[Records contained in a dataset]
====================
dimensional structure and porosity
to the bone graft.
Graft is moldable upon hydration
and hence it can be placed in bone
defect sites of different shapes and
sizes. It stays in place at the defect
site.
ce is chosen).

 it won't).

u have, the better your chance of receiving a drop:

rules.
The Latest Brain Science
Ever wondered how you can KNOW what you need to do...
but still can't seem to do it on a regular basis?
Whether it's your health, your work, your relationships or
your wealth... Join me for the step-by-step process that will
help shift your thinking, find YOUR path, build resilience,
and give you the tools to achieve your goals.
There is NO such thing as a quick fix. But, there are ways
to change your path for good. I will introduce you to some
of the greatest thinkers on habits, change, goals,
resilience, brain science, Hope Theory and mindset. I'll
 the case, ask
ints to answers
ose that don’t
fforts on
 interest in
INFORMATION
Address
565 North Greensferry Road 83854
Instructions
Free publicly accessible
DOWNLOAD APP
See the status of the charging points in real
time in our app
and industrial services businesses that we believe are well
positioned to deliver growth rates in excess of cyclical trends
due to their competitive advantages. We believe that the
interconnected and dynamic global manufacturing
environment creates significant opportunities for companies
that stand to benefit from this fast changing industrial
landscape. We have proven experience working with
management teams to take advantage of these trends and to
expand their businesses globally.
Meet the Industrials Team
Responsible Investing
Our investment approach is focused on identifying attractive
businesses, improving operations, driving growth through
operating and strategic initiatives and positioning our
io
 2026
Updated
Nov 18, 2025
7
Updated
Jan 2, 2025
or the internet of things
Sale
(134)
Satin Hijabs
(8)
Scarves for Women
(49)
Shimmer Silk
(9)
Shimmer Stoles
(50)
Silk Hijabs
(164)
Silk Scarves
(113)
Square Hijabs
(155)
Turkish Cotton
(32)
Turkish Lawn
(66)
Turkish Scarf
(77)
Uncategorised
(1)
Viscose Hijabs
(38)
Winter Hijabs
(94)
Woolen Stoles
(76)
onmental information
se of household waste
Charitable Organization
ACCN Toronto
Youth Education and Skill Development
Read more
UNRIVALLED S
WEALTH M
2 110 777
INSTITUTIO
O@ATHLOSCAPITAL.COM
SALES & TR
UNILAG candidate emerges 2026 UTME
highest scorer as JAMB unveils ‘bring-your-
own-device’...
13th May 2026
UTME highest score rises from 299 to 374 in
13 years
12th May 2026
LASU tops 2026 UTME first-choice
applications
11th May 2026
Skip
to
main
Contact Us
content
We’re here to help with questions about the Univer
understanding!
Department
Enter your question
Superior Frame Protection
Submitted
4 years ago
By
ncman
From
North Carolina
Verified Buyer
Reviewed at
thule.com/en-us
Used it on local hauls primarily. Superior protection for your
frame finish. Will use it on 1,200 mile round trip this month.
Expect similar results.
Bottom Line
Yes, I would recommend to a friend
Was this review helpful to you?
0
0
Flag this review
====================
__Action item__:
Search the records for the word "bone" and copy out every line that holds it.

__Response to the exercise__:
to the bone graft.
and hence it can be placed in bone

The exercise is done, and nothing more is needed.